Obedient to my behest, the youth turned to a man who came out from the door giving entrance to the inn itself and, in Spanish, made his demand, whereupon the fellow, after bowing politely, said:
"There is ample accommodation for--for more--alas!--than travel these roads."
Then, because I addressed a word or so in French to him, he continued in that language, which, however, he had exceedingly badly:
"Messieurs will stay here till night, then push on to Lugo? Bon, they will be there by morning. So! So! Yes, in verity, they can have a good meal. There are geese, fowls, meat, also some wine of excellence. Messieurs may refresh themselves in all ways."
Our horses put in the stable, therefore, we sat down half an hour later in a vast sala--in which a great banquet might have been given with ease--to a dish of veal, a fowl, and an olla-podrida, all of which would have been good enough had they not been flavoured so much with garlic that--to my taste, at least--all pleasure was destroyed; also we had some most excellent chocolate and some good spirituous liquor to follow--at which latter Juan turned a wry face. Then ordering another meal to be ready ere we set out--with strict injunctions that the flavouring should on this occasion be omitted--we betook ourselves to the rooms above, where we were to get a few hours' rest.
Yet, as we passed along the whitewashed corridor, the windows of which gave on to the stable yard, the travelling coach standing there caught our eyes, and I said to the host:
"You have at least some one else here besides us. Some great personage, I should suppose, by his equipage," and I directed my glance to where the great carriage was.
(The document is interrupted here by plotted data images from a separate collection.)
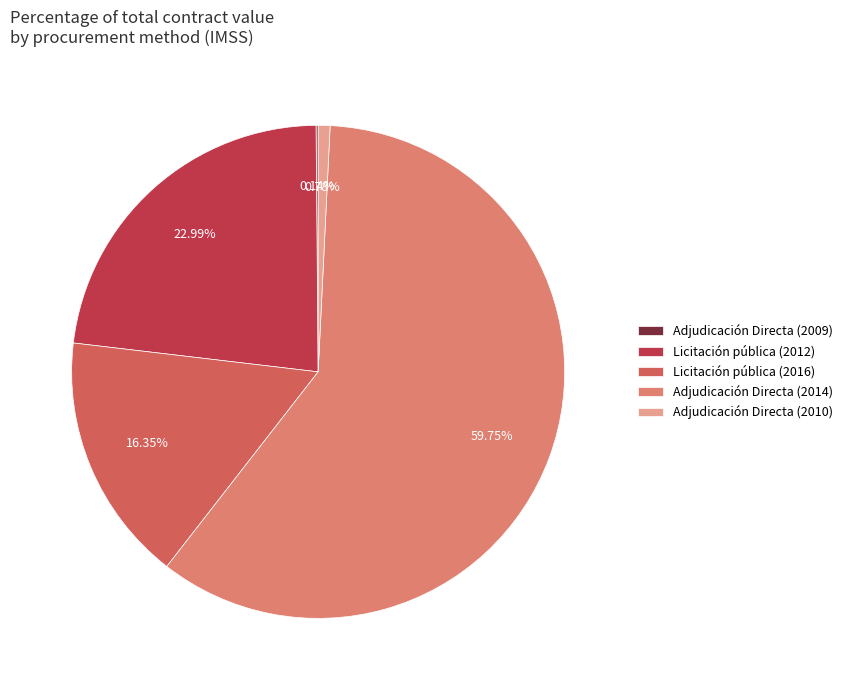

Which has a higher value, Adjudicación Directa (2010) or Licitación pública (2016)?

Licitación pública (2016)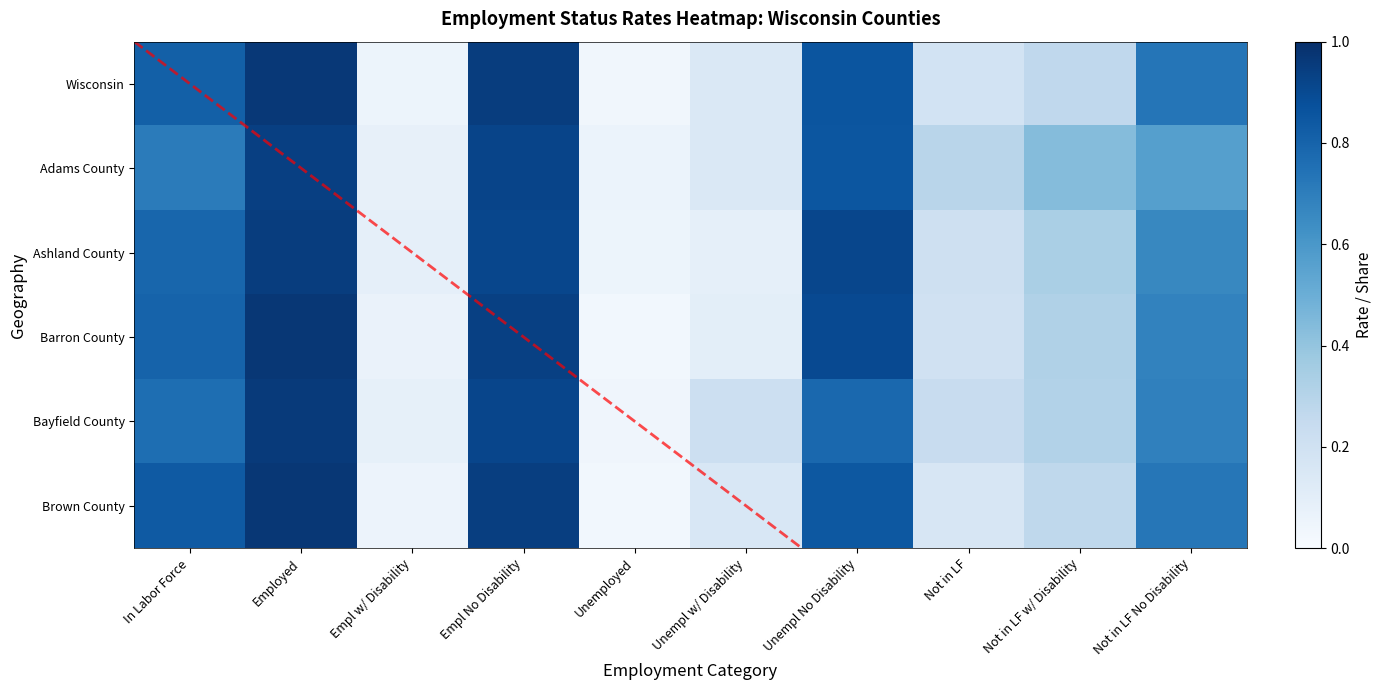

Count the number of data series in this chart.

6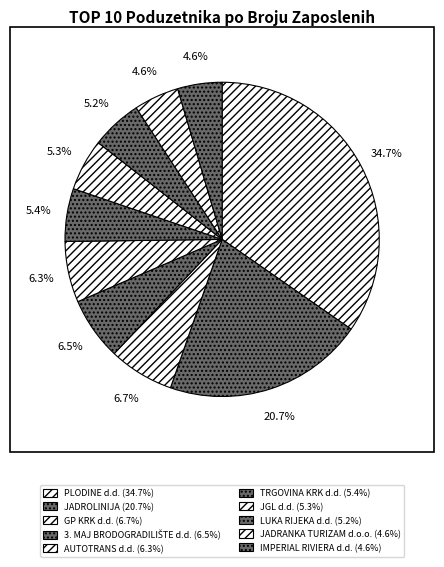

Rank the categories by value from lowest to highest.

IMPERIAL RIVIERA d.d., JADRANKA TURIZAM d.o.o., LUKA RIJEKA d.d., JGL d.d., TRGOVINA KRK d.d., AUTOTRANS d.d., 3. MAJ BRODOGRADILIŠTE d.d., GP KRK d.d., JADROLINIJA, PLODINE d.d.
"Ho!" said the man with the true Spanish shrug of the shoulder, which is even more emphatic than the French one, more suggestive, as it seems to me; "a personage of wealth, I should say, but no grandee--of Spain, at least."
"Of what land, then?" I asked. "And why a personage of wealth, yet no grandee?"
"Oh! well, for that," the man said, with again the inimitable shrug, "his deportment, his conduct is not that which our nobility permit themselves. Though I know not--perhaps it may be so--he is a nobleman of--well--possibly, England. He drinks heavily--name of a dog! but he drinks like a fiend, un enragé--cognac, cognac, cognac--also he sings all the night, sometimes so that even the fowls and the dogs are awakened, also all our house. Yet he pays well--very well!"